Making your own Beer
The Fundamentals of Home brewing


It is no secret that Americans now demand more quality from their beer than ever before. While the large beer brewers and distributors still hold a hefty percentage of the American beer market share, there has been a marked increase in the amount of microbrew and imported beer consumption in the last decade and a half. The early nineteen nineties saw a meteoric rise in the popularity of micro and home brewed beers and, while the growth has slackened somewhat, these custom brews still continue to gain in popularity as American consumers develop more sophisticated beer palates. 

Those who are interested in trying their hand at brewing their own beer at home are often surprised to learn how easy and inexpensive it is to get started. An initial investment of a about $70 is all that is required to purchase a starter home brew kit along with the ingredients for the first batch. Many homebrew supply shops sell these kits that contain all of the necessary supplies along with enough ingredients to get started. You can also invest about $200 and get high quality equipment that will produce a wide variety of beers for years and be flexible enough to use with raw ingredients as well as the base malts available.

The home brewing process can be broken down into four basic steps. The first step is sanitization. Indeed, sanitization is a necessary step before any of the other phases of the brewing process can begin and the overall brewing process will contain a sanitization step before any new container or device is introduced. Since many microorganisms thrive on the ingredients that are in the wort, it is necessary to sanitize all equipment to ensure that only the yeast makes its way into the brew. While these other microorganisms are not harmful to your health, their presence can destroy your beer. Many kits come with sanitizers, but a solution of hot water and bleach works just as well. It is important to thoroughly rinse the sanitized device before use since the sanitizing agents are also harmful to yeast.

The next step is the brewing process itself--this involves mixing your malt extracts, hops, and other ingredients with water in your brewing kettle and bringing the solution to a boil. This step requires continuous oversight since the wort has a tendency to boil over. The next step is to add the wort to the fermenting container along with more water and the yeast. It is now time to let the yeast do their job, so simply store the fermenting container in a cool, dark place for a week to ten days. After that time, the homebrew is ready to be bottled. After a period of aging (typically around one month) your homebrew will be ready to enjoy!

The basic equipment...While different kits will come with different supplies, a complete kit should feature at least the following crucial pieces of equipment. The most basic tool required for home brewing is the brewing kettle. This is a large kettle that is typically constructed from stainless steel that serves to create the wort (the unfermented slurry that contains all of the ingredients except for the yeast). The brewing kettle should be large enough to accommodate both the water and other ingredients as well as to account for bubbling that can occur during the brewing process. A general rule of thumb is to purchase a brewing kettle that can hold at least double the amount of beer you are attempting to brew.

Next, any beer kit should contain a fermenting container. This container will serve to hold the brew while the yeast does its job.

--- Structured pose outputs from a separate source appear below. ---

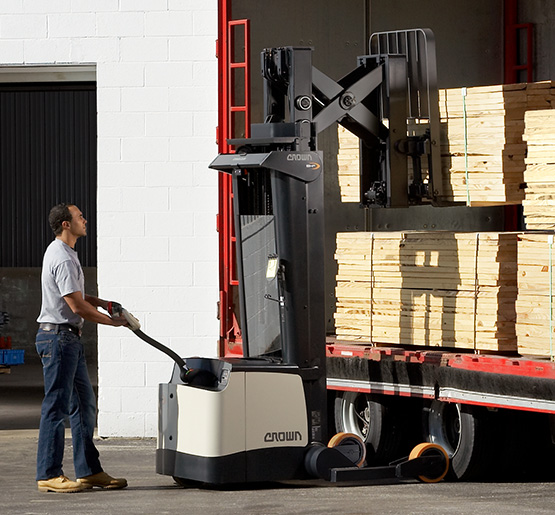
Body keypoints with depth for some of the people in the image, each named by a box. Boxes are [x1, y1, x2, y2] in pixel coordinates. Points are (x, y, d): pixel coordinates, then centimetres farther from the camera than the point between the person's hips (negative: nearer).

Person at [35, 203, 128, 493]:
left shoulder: (58, 252, 17)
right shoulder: (63, 259, -18)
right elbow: (77, 306, -19)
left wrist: (102, 303, 14)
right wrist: (112, 321, -6)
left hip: (69, 338, 11)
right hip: (58, 336, -11)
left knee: (83, 404, 12)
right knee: (56, 407, -7)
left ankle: (89, 471, 15)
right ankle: (48, 475, -4)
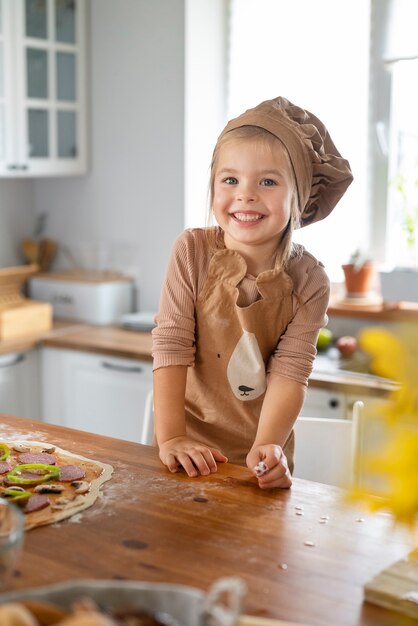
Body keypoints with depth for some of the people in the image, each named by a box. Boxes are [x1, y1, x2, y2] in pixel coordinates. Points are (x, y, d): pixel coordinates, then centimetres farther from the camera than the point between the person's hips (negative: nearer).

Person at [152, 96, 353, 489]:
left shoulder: (308, 282, -9)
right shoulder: (192, 252, -11)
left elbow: (290, 372, -14)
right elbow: (170, 344, -14)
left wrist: (266, 447, -27)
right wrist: (170, 438, -19)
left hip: (260, 449, 1)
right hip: (191, 447, 0)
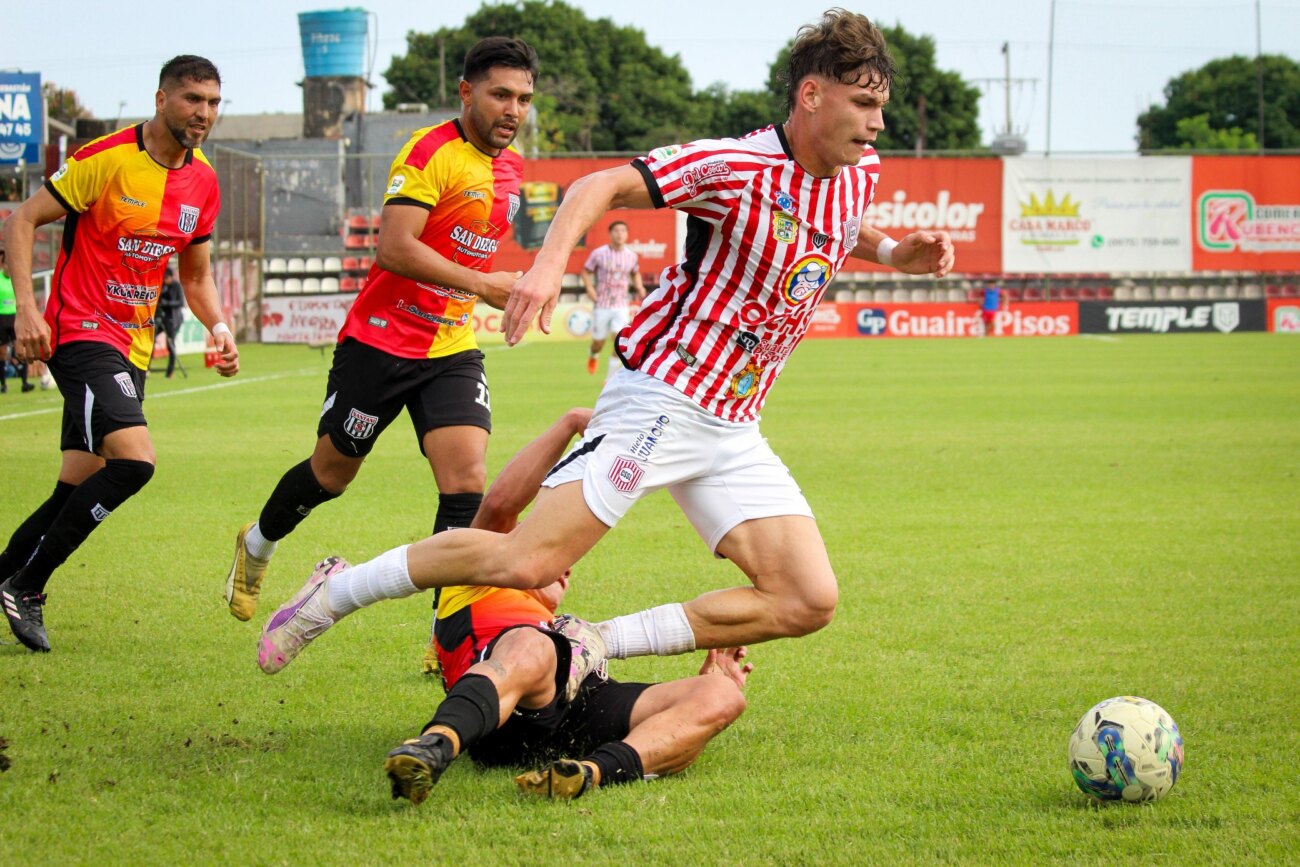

It should be transparent or semi-transparent so that the brewer can monitor the fermentation process. An airlock should accompany the top of the fermenting container, which is a one-way flow device that lets gases escape the fermenting container without allowing impurities to enter. 

Another helpful device is a hydrometer. This is a small probe that measures the specific gravity of your wort during and after the fermentation process. Since the homebrew process involves both boiling and cooling steps, it is necessary to have a good liquid thermometer that can measure from approximately sixty degrees Fahrenheit to two hundred and twelve Fahrenheit (the boiling point of water). 

Many kits come with specialized cleansers that serve to sterilize all of the homebrew equipment. However, a mixture of water and bleach can do the job just as well if your kit does not provide such a cleanser. Finally, any complete homebrew kit should contain a racking cane, associated tubing, and a racking bucket--these devices serve to transfer the fermented beer into a temporary staging base just prior to bottling. Many kits do not include bottles, caps, and a capper, but you will need all of these devices to transfer your homebrew from the racking bucket to your bottles.